When using Jupyter Notebook, also refer to “sample_script/sample_smip_demo4.ipynb”.


1. Quick start

For quick start, the following sampl script and dataset are available.

Sample script
Download ‘./sample_script/sample_smip_demo4.ipynb’ from SMiPoly repository.
To run this demo script, Jupyter Notebook is required.

Sample data
The sample dataset ‘./sample_data/202207_smip_monset.csv’ includes common 1,083 monomers collected from published documents such as scientific articles, catalogues and so on.

2. Prepare and load Input File

To begin, you need to prepare an input file containing the chemical data for your compounds. The input file should be in a tabular format (e.g., CSV) with at least one column containing SMILES strings.

Steps:

  1. Ensure the file is saved in a format readable by pandas (e.g., .csv or .xlsx).

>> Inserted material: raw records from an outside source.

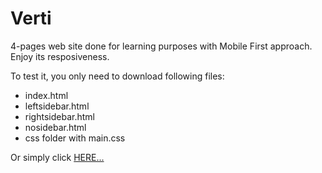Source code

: # Verti

4-pages web site done for learning purposes with Mobile First approach.
Enjoy its resposiveness.

To test it, you only need to download following files:
 - index.html
 - leftsidebar.html
 - rightsidebar.html
 - nosidebar.html
 - css folder with main.css
 
 Or simply click <a href="http://insolt.byethost12.com/">HERE...</a>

  2. The column containing SMILES strings should be clearly labeled (e.g., SMILES).

Example Input File

Compound_ID

SMILES

CID174

OCCO

CID7489

C1=CC(=CC=C1C(=O)O)C(=O)O

CID6658

O=C(OC)C(C)=C

CID7501

C=CC1=CC=CC=C1

CID1140

CC1=CC=CC=C1

CID702

CCO

CID7896

CC(CCO)O

CID7837

CC(=C)C(=O)OCC1CO1

CID10352

C1CC2CC1C=C2

import pandas as pd

df = pd.read_csv("input_file.csv")

Using Sample dataset

Also ‘sample_data/202207_smip_monset.csv’ is avalable under the Internet-connected environment.

import pandas as pd

df = pd.read_csv("https://raw.githubusercontent.com/PEJpOhno/SMiPoly/main/sample_data/202207_smip_monset.csv")  

3. Monomer Classification

The monomer classification step identifies and categorizes monomers based on their functional groups or olefinic properties.

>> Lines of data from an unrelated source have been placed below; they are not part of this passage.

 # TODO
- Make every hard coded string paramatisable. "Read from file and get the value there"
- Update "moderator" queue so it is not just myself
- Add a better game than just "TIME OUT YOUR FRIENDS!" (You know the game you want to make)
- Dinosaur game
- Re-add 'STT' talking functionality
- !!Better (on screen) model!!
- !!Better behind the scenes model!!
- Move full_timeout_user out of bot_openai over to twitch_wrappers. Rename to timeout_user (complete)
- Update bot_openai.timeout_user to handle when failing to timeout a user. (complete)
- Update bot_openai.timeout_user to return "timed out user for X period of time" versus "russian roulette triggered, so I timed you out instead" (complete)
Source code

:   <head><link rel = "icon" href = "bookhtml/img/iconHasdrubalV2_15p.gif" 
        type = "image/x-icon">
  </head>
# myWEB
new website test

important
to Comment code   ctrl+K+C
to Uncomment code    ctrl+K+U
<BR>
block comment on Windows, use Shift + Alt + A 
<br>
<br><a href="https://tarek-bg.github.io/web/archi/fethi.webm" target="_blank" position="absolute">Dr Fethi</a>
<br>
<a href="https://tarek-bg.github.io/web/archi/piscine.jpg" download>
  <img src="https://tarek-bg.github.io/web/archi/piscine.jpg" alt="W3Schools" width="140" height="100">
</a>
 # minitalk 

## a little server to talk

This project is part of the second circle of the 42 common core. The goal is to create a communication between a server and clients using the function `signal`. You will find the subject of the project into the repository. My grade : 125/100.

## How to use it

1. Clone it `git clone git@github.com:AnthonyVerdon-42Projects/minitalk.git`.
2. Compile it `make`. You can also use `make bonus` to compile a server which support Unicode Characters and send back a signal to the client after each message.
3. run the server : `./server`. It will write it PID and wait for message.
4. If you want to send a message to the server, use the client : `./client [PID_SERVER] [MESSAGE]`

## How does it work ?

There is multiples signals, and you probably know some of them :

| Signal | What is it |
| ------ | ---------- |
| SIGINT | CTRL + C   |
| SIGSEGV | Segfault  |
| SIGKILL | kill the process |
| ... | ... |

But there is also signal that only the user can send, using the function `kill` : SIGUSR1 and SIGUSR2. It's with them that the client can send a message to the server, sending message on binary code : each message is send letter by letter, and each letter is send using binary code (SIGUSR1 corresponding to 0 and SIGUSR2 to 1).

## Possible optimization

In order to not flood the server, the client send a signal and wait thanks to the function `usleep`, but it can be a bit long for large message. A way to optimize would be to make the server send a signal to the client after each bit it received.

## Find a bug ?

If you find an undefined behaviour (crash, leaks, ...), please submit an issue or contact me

Monomer Extraction and Classification

Use the moncls function to extract and classify monomers from small molecule compounds.

Example:

from smipoly.smip import monc

# Classify monomers
classified_monomer_df = monc.moncls(df, smiColn="SMILES", minFG=2, maxFG=4, dsp_rsl=True)

# Save results
classified_monomer_df.to_csv("classified_monomers.csv", index=False)

Olefinic Monomer Classification

To classify olefinic monomers in more detail, use the olecls function.

Example:

from smipoly.smip import monc

# Classify olefinic monomers
classified_olefins_df = monc.olecls(df, smiColn="SMILES", minFG=1, maxFG=4, dsp_rsl=True)

# Save results
classified_olefins_df.to_csv("classified_olefins.csv", index=False)

4. Generate Polymers

The polymer generation step involves creating polymers from the classified monomers.

Polymer Generation

Use the biplym function to generate polymers.

Example:

from smipoly.smip import polg

# Generate polymer CRU
generated_polymers_df = polg.biplym(classified_monomer_df, targ=["polyester"], dsp_rsl=True)

# Save results
generated_polymers_df.to_csv("generated_polymers_df.csv", index=False)

Olefinic (Co)polymer Generation

Once you have applied the olecls function to classify olefin monomers, use the ole_copolym function to generate olefin (co)polymers.

Example:

from smipoly.smip import polg

# Generate olefinic (co)polymers
olefinic_polymers_df = polg.ole_copolym(classified_olefins_df, targ=["ROMP"], ncomp=1, dsp_rsl=True)

# Save results
olefinic_polymers_df.to_csv("olefinic_polymers_df.csv", index=False)

Notes
When installed with pip or conda, the following will be executed automatically.

  • Ensure all required dependencies (e.g., RDKit, pandas) are installed in your environment.

  • The rules directory must contain the necessary configuration files (e.g., mon_vals.json, ps_rxn.pkl).